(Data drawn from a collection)
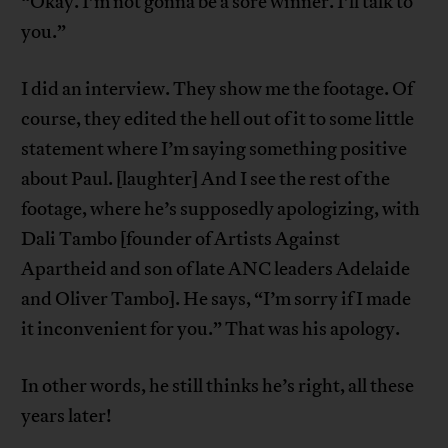
“Okay. I’m not gonna be a sore winner. I’ll talk to
you.”
I did an interview. They show me the footage. Of
course, they edited the hell out of it to some little
statement where I’m saying something positive
about Paul. [laughter] And I see the rest of the
footage, where he’s supposedly apologizing, with
Dali Tambo [founder of Artists Against
Apartheid and son of late ANC leaders Adelaide
and Oliver Tambo]. He says, “I’m sorry if I made
it inconvenient for you.” That was his apology.
In other words, he still thinks he’s right, all these
years later!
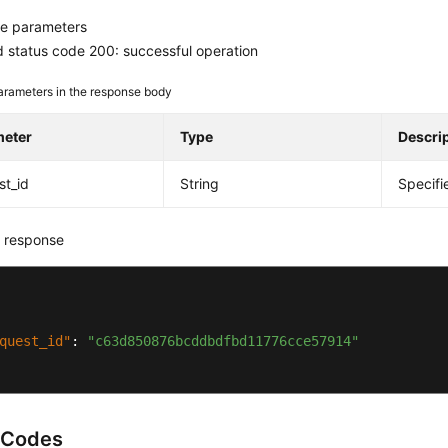
e parameters
 status code 200: successful operation
arameters in the response body
meter
Type
Descri
st_id
String
Specifi
 response
quest_id"
:
"c63d850876bcddbdfbd11776cce57914"
 Codes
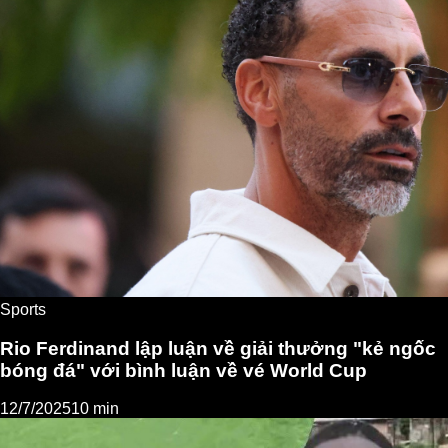
Sports
Rio Ferdinand lập luận về giải thưởng "kẻ ngốc
bóng đá" với bình luận về vé World Cup
12/7/2025
10 min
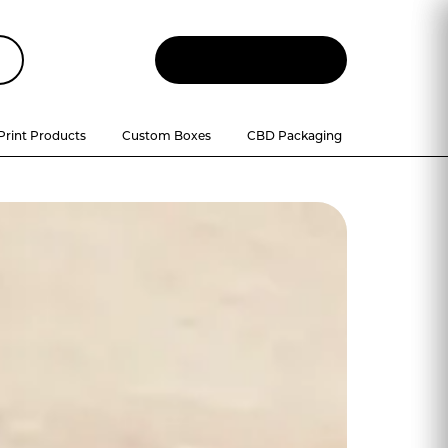
Let
'
s Talk
Print Products
Custom Boxes
CBD Packaging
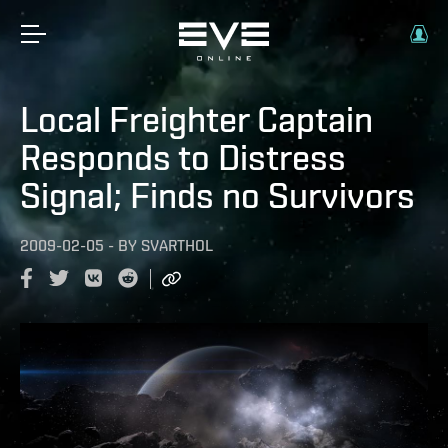
Local Freighter Captain
Responds to Distress
Signal; Finds no Survivors
2009-02-05
-
BY
SVARTHOL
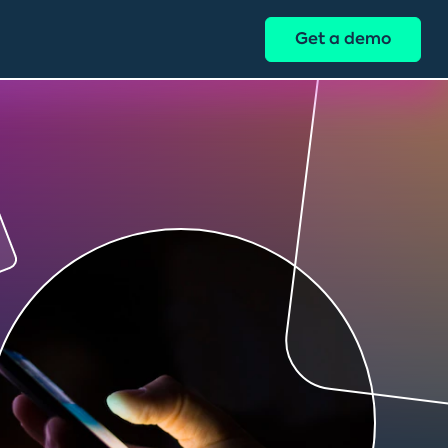
Get a demo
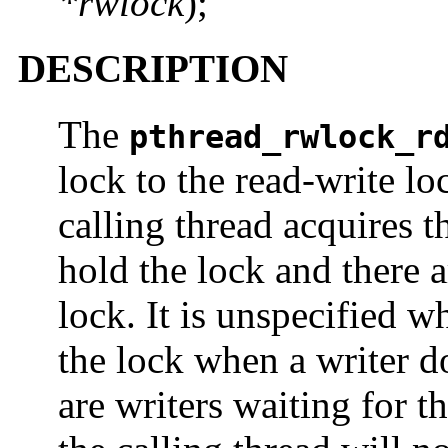
*rwlock
);
DESCRIPTION
The
pthread_rwlock_r
lock to the read-write l
calling thread acquires t
hold the lock and there 
lock. It is unspecified w
the lock when a writer d
are writers waiting for th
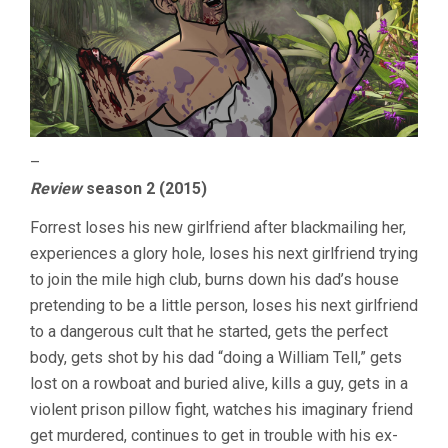
–
Review
season 2 (2015)
Forrest loses his new girlfriend after blackmailing her,
experiences a glory hole, loses his next girlfriend trying
to join the mile high club, burns down his dad’s house
pretending to be a little person, loses his next girlfriend
to a dangerous cult that he started, gets the perfect
body, gets shot by his dad “doing a William Tell,” gets
lost on a rowboat and buried alive, kills a guy, gets in a
violent prison pillow fight, watches his imaginary friend
get murdered, continues to get in trouble with his ex-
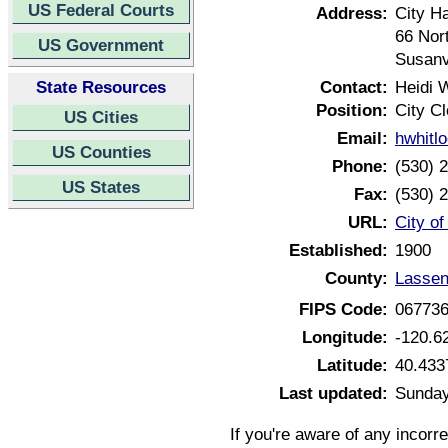
US Federal Courts
Address:
City Ha
66 Nor
US Government
Susanv
State Resources
Contact:
Heidi 
Position:
City Cl
US Cities
Email:
hwhitl
US Counties
Phone:
(530) 
US States
Fax:
(530) 
URL:
City of
Established:
1900
County:
Lassen
FIPS Code:
06773
Longitude:
-120.6
Latitude:
40.433
Last updated:
Sunday
If you're aware of any incorr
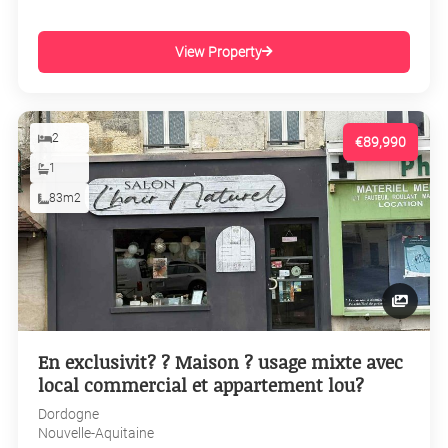
View Property
2
€89,990
1
83m2
En exclusivit? ? Maison ? usage mixte avec
local commercial et appartement lou?
Dordogne
Nouvelle-Aquitaine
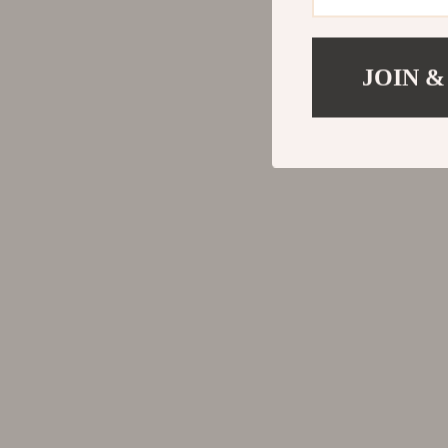
JOIN &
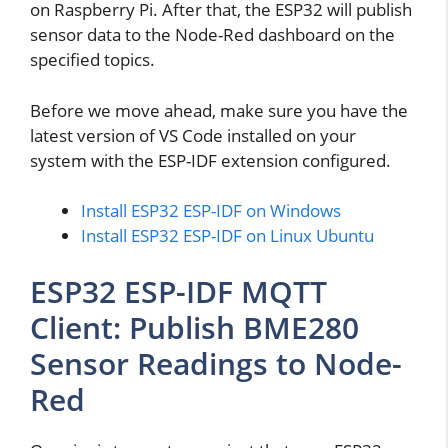
on Raspberry Pi. After that, the ESP32 will publish
sensor data to the Node-Red dashboard on the
specified topics.
Before we move ahead, make sure you have the
latest version of VS Code installed on your
system with the ESP-IDF extension configured.
Install ESP32 ESP-IDF on Windows
Install ESP32 ESP-IDF on Linux Ubuntu
ESP32 ESP-IDF MQTT
Client: Publish BME280
Sensor Readings to Node-
Red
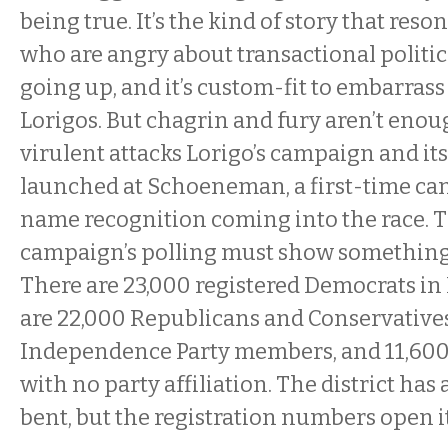
being true. It’s the kind of story that reso
who are angry about transactional politic
going up, and it’s custom-fit to embarrass
Lorigos. But chagrin and fury aren’t enou
virulent attacks Lorigo’s campaign and it
launched at Schoeneman, a first-time cand
name recognition coming into the race. 
campaign’s polling must show something t
There are 23,000 registered Democrats in D
are 22,000 Republicans and Conservatives
Independence Party members, and 11,600 
with no party affiliation. The district has
bent, but the registration numbers open i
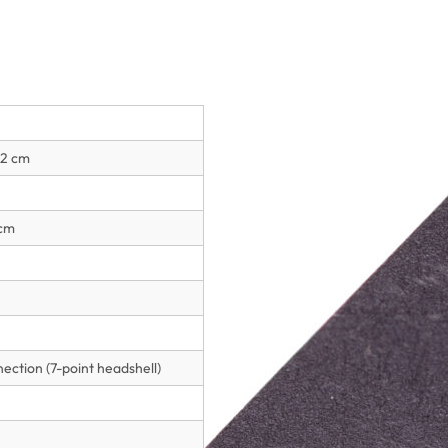
.2 cm
 cm
ction (7-point headshell)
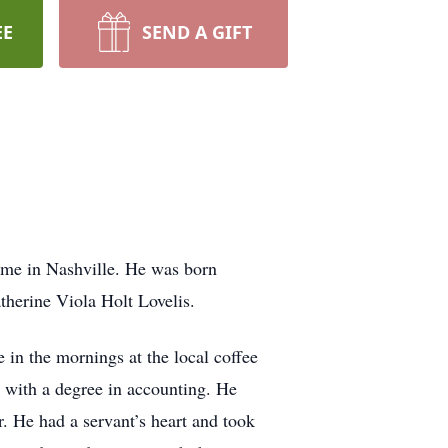
EE
SEND A GIFT
ome in Nashville. He was born
herine Viola Holt Lovelis.
in the mornings at the local coffee
 with a degree in accounting. He
r. He had a servant’s heart and took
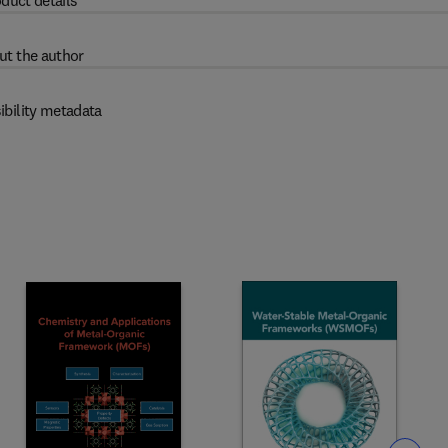
duct details
ut the author
ibility metadata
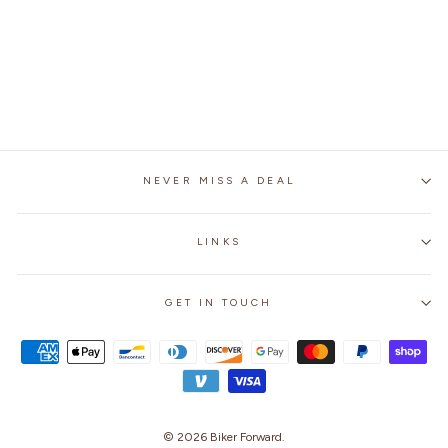
SPIDER 129 FULL
FACE MOTORCYCLE
RACING HELMET
Regular
$249.99
Sale
$179.99
Save 28%
price
price
NEVER MISS A DEAL
LINKS
GET IN TOUCH
© 2026
Biker Forward
.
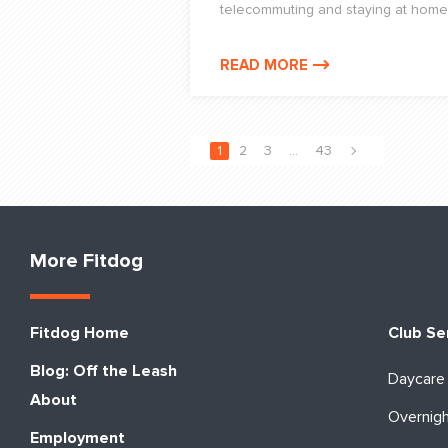
telecommuting and staying at home
READ MORE
1
2
3
…
43
More Fitdog
Fitdog Home
Club Se
Blog: Off the Leash
Daycare
About
Overnig
Employment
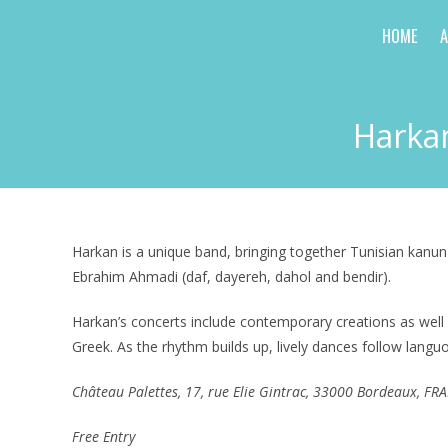
Skip
HOME
to
content
Harkan
Harkan is a unique band, bringing together Tunisian kanun
Ebrahim Ahmadi (daf, dayereh, dahol and bendir).
Harkan’s concerts include contemporary creations as well 
Greek. As the rhythm builds up, lively dances follow langu
Château
Palettes, 17, rue Elie Gintrac, 33000 Bordeaux, FR
Free Entry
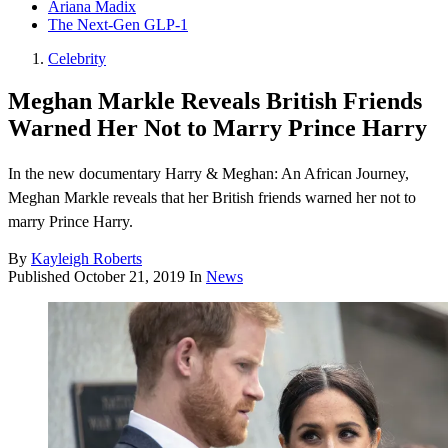
Ariana Madix
The Next-Gen GLP-1
Celebrity
Meghan Markle Reveals British Friends
Warned Her Not to Marry Prince Harry
In the new documentary Harry & Meghan: An African Journey,
Meghan Markle reveals that her British friends warned her not to
marry Prince Harry.
By
Kayleigh Roberts
Published
October 21, 2019
In
News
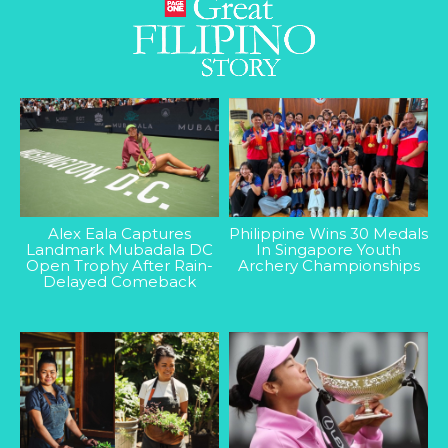
Alex Eala Captures
Philippine Wins 30 Medals
Landmark Mubadala DC
In Singapore Youth
Open Trophy After Rain-
Archery Championships
Delayed Comeback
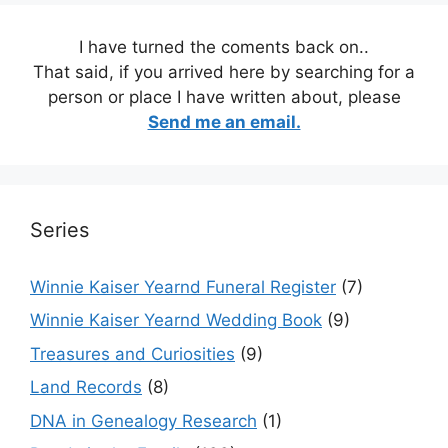
I have turned the coments back on..
That said, if you arrived here by searching for a
person or place I have written about, please
Send me an email.
Series
Winnie Kaiser Yearnd Funeral Register
(7)
Winnie Kaiser Yearnd Wedding Book
(9)
Treasures and Curiosities
(9)
Land Records
(8)
DNA in Genealogy Research
(1)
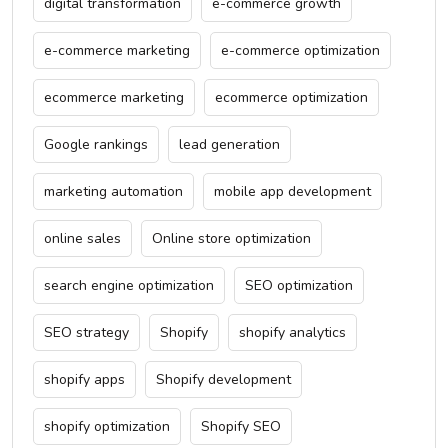
digital transformation
e-commerce growth
e-commerce marketing
e-commerce optimization
ecommerce marketing
ecommerce optimization
Google rankings
lead generation
marketing automation
mobile app development
online sales
Online store optimization
search engine optimization
SEO optimization
SEO strategy
Shopify
shopify analytics
shopify apps
Shopify development
shopify optimization
Shopify SEO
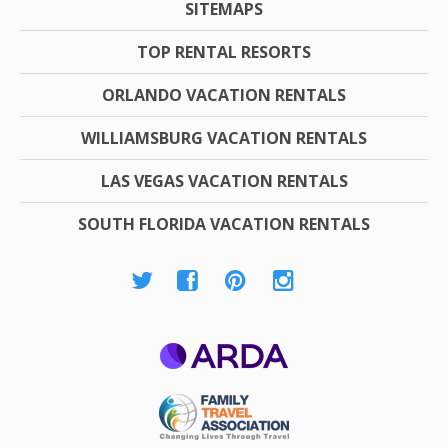
SITEMAPS
TOP RENTAL RESORTS
ORLANDO VACATION RENTALS
WILLIAMSBURG VACATION RENTALS
LAS VEGAS VACATION RENTALS
SOUTH FLORIDA VACATION RENTALS
ARDA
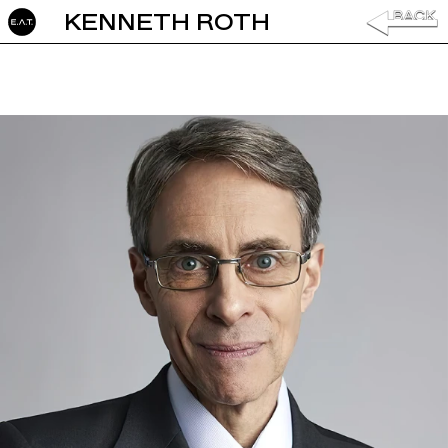
KENNETH ROTH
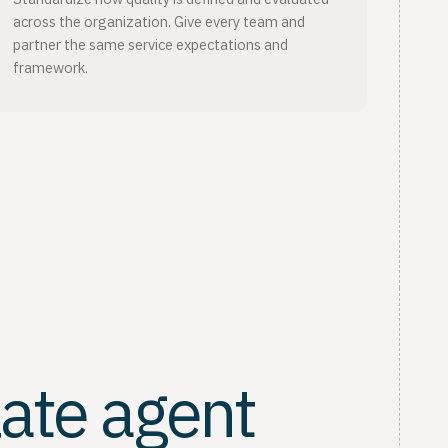
across the organization. Give every team and
partner the same service expectations and
framework.
late agent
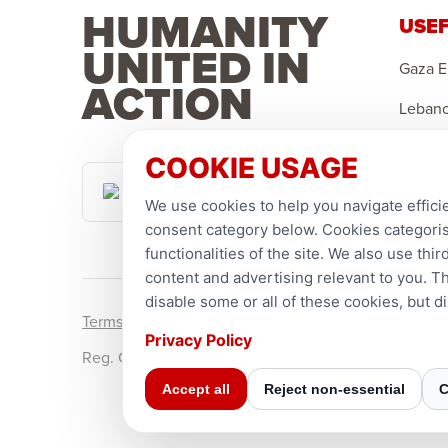
HUMANITY
USEF
UNITED IN
Gaza 
ACTION
Leban
Sponso
COOKIE USAGE
Canadian
Suppor
Dollar
We use cookies to help you navigate efficie
consent category below. Cookies categorise
functionalities of the site. We also use th
content and advertising relevant to you. T
disable some or all of these cookies, but 
Terms and conditions
Privacy Policy
Privacy Policy
Reg. Charity No. 781903141RR0001. Headquarters: 2
Accept all
Reject non-essential
C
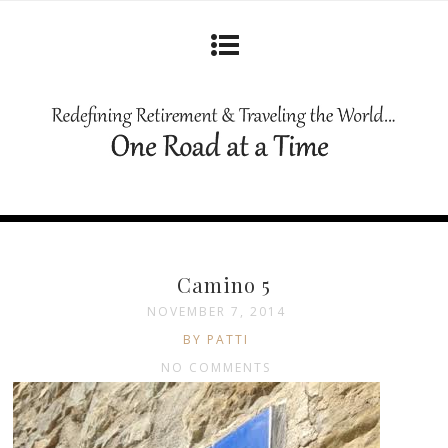
Camino 5
NOVEMBER 7, 2014
BY PATTI
NO COMMENTS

**Prompt:**
Transcribe every line of text from all of the entries above verbatim, omitting the pictures from your answer.

**Solution to the exercise:**
“Okay. I’m not gonna be a sore winner. I’ll talk to
you.”
I did an interview. They show me the footage. Of
course, they edited the hell out of it to some little
statement where I’m saying something positive
about Paul. [laughter] And I see the rest of the
footage, where he’s supposedly apologizing, with
Dali Tambo [founder of Artists Against
Apartheid and son of late ANC leaders Adelaide
and Oliver Tambo]. He says, “I’m sorry if I made
it inconvenient for you.” That was his apology.
In other words, he still thinks he’s right, all these
years later!
e parameters
 status code 200: successful operation
arameters in the response body
meter
Type
Descri
st_id
String
Specifi
 response
quest_id"
:
"c63d850876bcddbdfbd11776cce57914"
 Codes
Sports
Rio Ferdinand lập luận về giải thưởng "kẻ ngốc
bóng đá" với bình luận về vé World Cup
12/7/2025
10 min
Let
'
s Talk
Print Products
Custom Boxes
CBD Packaging
Local Freighter Captain
Responds to Distress
Signal; Finds no Survivors
2009-02-05
-
BY
SVARTHOL
Get a demo
*rwlock
);
DESCRIPTION
The
pthread_rwlock_r
lock to the read-write l
calling thread acquires t
hold the lock and there 
lock. It is unspecified w
the lock when a writer d
are writers waiting for th
–
Review
season 2 (2015)
Forrest loses his new girlfriend after blackmailing her,
experiences a glory hole, loses his next girlfriend trying
to join the mile high club, burns down his dad’s house
pretending to be a little person, loses his next girlfriend
to a dangerous cult that he started, gets the perfect
body, gets shot by his dad “doing a William Tell,” gets
lost on a rowboat and buried alive, kills a guy, gets in a
violent prison pillow fight, watches his imaginary friend
get murdered, continues to get in trouble with his ex-
US Federal Courts
Address:
City Ha
66 Nor
US Government
Susanv
State Resources
Contact:
Heidi 
Position:
City Cl
US Cities
Email:
hwhitl
US Counties
Phone:
(530) 
US States
Fax:
(530) 
URL:
City of
Established:
1900
County:
Lassen
FIPS Code:
06773
Longitude:
-120.6
Latitude:
40.433
Last updated:
Sunday
If you're aware of any incorr
View Property
2
€89,990
1
83m2
En exclusivit? ? Maison ? usage mixte avec
local commercial et appartement lou?
Dordogne
Nouvelle-Aquitaine
JOIN &
on Raspberry Pi. After that, the ESP32 will publish
sensor data to the Node-Red dashboard on the
specified topics.
Before we move ahead, make sure you have the
latest version of VS Code installed on your
system with the ESP-IDF extension configured.
Install ESP32 ESP-IDF on Windows
Install ESP32 ESP-IDF on Linux Ubuntu
ESP32 ESP-IDF MQTT
Client: Publish BME280
Sensor Readings to Node-
Red
being true. It’s the kind of story that reso
who are angry about transactional politic
going up, and it’s custom-fit to embarrass
Lorigos. But chagrin and fury aren’t enou
virulent attacks Lorigo’s campaign and it
launched at Schoeneman, a first-time cand
name recognition coming into the race. 
campaign’s polling must show something t
There are 23,000 registered Democrats in D
are 22,000 Republicans and Conservatives
Independence Party members, and 11,600 
with no party affiliation. The district has
bent, but the registration numbers open i
.2 cm
 cm
ction (7-point headshell)
EE
SEND A GIFT
ome in Nashville. He was born
herine Viola Holt Lovelis.
in the mornings at the local coffee
 with a degree in accounting. He
r. He had a servant’s heart and took
duct details
ut the author
ibility metadata
SPIDER 129 FULL
FACE MOTORCYCLE
RACING HELMET
Regular
$249.99
Sale
$179.99
Save 28%
price
price
NEVER MISS A DEAL
LINKS
GET IN TOUCH
© 2026
Biker Forward
.
telecommuting and staying at home
READ MORE
1
2
3
…
43
More Fitdog
Fitdog Home
Club Se
Blog: Off the Leash
Daycare
About
Overnig
Employment
Skip
HOME
to
content
Harkan
Harkan is a unique band, bringing together Tunisian kanun
Ebrahim Ahmadi (daf, dayereh, dahol and bendir).
Harkan’s concerts include contemporary creations as well 
Greek. As the rhythm builds up, lively dances follow langu
Château
Palettes, 17, rue Elie Gintrac, 33000 Bordeaux, FR
Free Entry
Ariana Madix
The Next-Gen GLP-1
Celebrity
Meghan Markle Reveals British Friends
Warned Her Not to Marry Prince Harry
In the new documentary Harry & Meghan: An African Journey,
Meghan Markle reveals that her British friends warned her not to
marry Prince Harry.
By
Kayleigh Roberts
Published
October 21, 2019
In
News
Alex Eala Captures
Philippine Wins 30 Medals
Landmark Mubadala DC
In Singapore Youth
Open Trophy After Rain-
Archery Championships
Delayed Comeback
I have turned the coments back on..
That said, if you arrived here by searching for a
person or place I have written about, please
Send me an email.
Series
Winnie Kaiser Yearnd Funeral Register
(7)
Winnie Kaiser Yearnd Wedding Book
(9)
Treasures and Curiosities
(9)
Land Records
(8)
DNA in Genealogy Research
(1)
digital transformation
e-commerce growth
e-commerce marketing
e-commerce optimization
ecommerce marketing
ecommerce optimization
Google rankings
lead generation
marketing automation
mobile app development
online sales
Online store optimization
search engine optimization
SEO optimization
SEO strategy
Shopify
shopify analytics
shopify apps
Shopify development
shopify optimization
Shopify SEO
SITEMAPS
TOP RENTAL RESORTS
ORLANDO VACATION RENTALS
WILLIAMSBURG VACATION RENTALS
LAS VEGAS VACATION RENTALS
SOUTH FLORIDA VACATION RENTALS
ARDA
KENNETH ROTH
across the organization. Give every team and
partner the same service expectations and
framework.
late agent
HUMANITY
USEF
UNITED IN
Gaza 
ACTION
Leban
Sponso
COOKIE USAGE
Canadian
Suppor
Dollar
We use cookies to help you navigate efficie
consent category below. Cookies categorise
functionalities of the site. We also use th
content and advertising relevant to you. T
disable some or all of these cookies, but 
Terms and conditions
Privacy Policy
Privacy Policy
Reg. Charity No. 781903141RR0001. Headquarters: 2
Accept all
Reject non-essential
C
Camino 5
NOVEMBER 7, 2014
BY PATTI
NO COMMENTS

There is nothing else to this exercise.